*Extract provided*:
*** Begin section ***

In fact, Dr. Whitlock believes that this study is going to have only positive effects on conservation efforts for the bog turtle. The federally mandated minimum conservation is not always ideal; Dr. Whitlock works for the government, and was not entirely willing to criticize her employer, but made it clear that the federal laws are only the bare minimum. With this extra data, she and other conservationists can go to the state agencies and make a stronger case than ever before. "Sometimes it's hard to go to the next step and argue for land preservation or resource protection," she said. "This gives us a little extra backing to not just protect but also restore."


----------



## cdmay (Mar 20, 2013)

The bog turtle does seem to be a unique example of scattered small populations remaining viable. But I think that the often heard statement that they are very rare is somewhat misleading and that they are actually more common than assumed. 
I'm not saying they are not endangered as pointed out in the above study--but they are not quite as rare as many think.
In the mid 1990's I spent some time looking for bog turtles in southern Virginia (a state not mentioned above) and I discovered that if I could get access to the right habitat I could find them fairly easily if I looked at the right time of year. But since most of the prime habitat (fens) is located on private property-- that in my experience always seems to have a cow pasture associated with it-- researchers simply cannot gain access to where the turtles are.

*** End section ***

*Supplied material*:
*** Begin section ***

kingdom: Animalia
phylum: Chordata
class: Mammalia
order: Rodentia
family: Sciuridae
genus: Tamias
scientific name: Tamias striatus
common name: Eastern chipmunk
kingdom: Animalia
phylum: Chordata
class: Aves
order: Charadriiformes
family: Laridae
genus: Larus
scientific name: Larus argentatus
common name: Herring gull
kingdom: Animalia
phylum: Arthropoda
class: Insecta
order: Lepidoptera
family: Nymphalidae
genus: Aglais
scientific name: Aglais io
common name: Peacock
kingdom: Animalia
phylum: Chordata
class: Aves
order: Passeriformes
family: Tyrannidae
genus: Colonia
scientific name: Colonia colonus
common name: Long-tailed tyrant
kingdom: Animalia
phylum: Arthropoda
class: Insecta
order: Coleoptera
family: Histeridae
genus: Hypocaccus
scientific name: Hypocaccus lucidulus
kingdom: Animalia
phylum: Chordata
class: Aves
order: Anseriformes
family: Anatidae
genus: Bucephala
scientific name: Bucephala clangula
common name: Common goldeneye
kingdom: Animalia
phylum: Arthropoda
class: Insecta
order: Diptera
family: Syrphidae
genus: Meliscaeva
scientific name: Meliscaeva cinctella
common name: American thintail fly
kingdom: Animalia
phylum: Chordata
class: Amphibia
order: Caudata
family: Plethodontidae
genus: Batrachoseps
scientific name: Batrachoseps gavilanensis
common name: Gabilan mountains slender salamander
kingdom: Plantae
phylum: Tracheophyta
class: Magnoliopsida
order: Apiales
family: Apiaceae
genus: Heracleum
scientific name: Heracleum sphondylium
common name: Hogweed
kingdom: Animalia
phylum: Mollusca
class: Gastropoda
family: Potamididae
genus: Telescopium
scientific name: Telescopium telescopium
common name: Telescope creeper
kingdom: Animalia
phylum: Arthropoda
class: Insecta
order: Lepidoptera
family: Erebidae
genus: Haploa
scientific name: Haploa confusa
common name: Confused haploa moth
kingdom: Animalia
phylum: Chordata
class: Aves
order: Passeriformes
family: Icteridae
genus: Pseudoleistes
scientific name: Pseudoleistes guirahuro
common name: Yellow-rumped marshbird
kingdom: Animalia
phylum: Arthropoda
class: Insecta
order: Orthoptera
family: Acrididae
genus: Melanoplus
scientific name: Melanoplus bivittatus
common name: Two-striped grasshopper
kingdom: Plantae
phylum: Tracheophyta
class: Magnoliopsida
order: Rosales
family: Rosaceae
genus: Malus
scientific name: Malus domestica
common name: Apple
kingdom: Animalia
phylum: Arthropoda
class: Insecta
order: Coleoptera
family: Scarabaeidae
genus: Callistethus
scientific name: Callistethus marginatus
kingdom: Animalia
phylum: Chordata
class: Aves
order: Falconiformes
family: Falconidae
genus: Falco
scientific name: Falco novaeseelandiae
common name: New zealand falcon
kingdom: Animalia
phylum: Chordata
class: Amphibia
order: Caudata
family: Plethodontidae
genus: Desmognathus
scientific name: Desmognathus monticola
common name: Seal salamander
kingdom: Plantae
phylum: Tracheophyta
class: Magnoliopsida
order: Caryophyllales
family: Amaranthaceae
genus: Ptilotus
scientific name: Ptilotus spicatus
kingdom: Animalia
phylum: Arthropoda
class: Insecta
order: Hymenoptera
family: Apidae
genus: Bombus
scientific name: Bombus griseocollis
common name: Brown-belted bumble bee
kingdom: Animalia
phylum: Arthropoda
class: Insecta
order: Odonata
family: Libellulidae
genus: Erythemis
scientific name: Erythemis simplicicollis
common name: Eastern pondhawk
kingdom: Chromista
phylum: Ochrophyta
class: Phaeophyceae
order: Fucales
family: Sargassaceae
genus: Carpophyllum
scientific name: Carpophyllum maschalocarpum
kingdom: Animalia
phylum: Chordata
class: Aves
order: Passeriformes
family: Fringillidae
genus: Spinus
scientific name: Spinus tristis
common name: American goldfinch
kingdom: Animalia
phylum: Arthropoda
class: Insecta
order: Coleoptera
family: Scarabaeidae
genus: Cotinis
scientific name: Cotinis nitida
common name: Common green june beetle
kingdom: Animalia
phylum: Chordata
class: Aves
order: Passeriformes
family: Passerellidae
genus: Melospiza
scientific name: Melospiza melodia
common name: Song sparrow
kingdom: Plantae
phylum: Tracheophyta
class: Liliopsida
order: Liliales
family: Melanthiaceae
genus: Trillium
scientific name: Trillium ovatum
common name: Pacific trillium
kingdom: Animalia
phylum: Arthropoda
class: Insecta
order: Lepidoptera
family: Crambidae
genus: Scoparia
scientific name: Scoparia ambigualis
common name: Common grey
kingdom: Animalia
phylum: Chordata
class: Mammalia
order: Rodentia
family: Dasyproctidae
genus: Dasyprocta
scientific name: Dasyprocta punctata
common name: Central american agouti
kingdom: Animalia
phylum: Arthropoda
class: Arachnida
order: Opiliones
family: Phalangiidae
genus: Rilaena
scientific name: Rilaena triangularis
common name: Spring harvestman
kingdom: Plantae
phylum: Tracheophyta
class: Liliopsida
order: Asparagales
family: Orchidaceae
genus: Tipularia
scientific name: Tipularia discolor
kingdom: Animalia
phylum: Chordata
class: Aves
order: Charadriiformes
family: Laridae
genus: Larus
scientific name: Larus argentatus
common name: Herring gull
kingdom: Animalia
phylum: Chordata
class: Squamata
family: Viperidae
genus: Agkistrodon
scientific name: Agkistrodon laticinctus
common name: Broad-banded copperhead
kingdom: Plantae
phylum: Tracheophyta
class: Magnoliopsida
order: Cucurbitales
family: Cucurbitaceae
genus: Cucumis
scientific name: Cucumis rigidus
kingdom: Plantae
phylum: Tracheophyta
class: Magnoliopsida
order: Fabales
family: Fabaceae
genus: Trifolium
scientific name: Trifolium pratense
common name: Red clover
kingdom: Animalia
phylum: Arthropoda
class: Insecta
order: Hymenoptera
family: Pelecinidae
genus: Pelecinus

*** End section ***

*Parts of the exercise*:
(A) Repeat everything in the bog turtle discussion from "In the mid 1990's" down to "the turtles are.".
(B) Answer these questions from the bog turtle discussion:
(i) Whom does Dr. Whitlock work for?
(ii) In what part of which state did cdmay look for bog turtles in the mid 1990s?
(iii) What kind of habitat does cdmay name as the prime habitat?

*Problem solutions*:
(A)
In the mid 1990's I spent some time looking for bog turtles in southern Virginia (a state not mentioned above) and I discovered that if I could get access to the right habitat I could find them fairly easily if I looked at the right time of year. But since most of the prime habitat (fens) is located on private property-- that in my experience always seems to have a cow pasture associated with it-- researchers simply cannot gain access to where the turtles are.

(B)
(i) The government.
(ii) Southern Virginia.
(iii) Fens.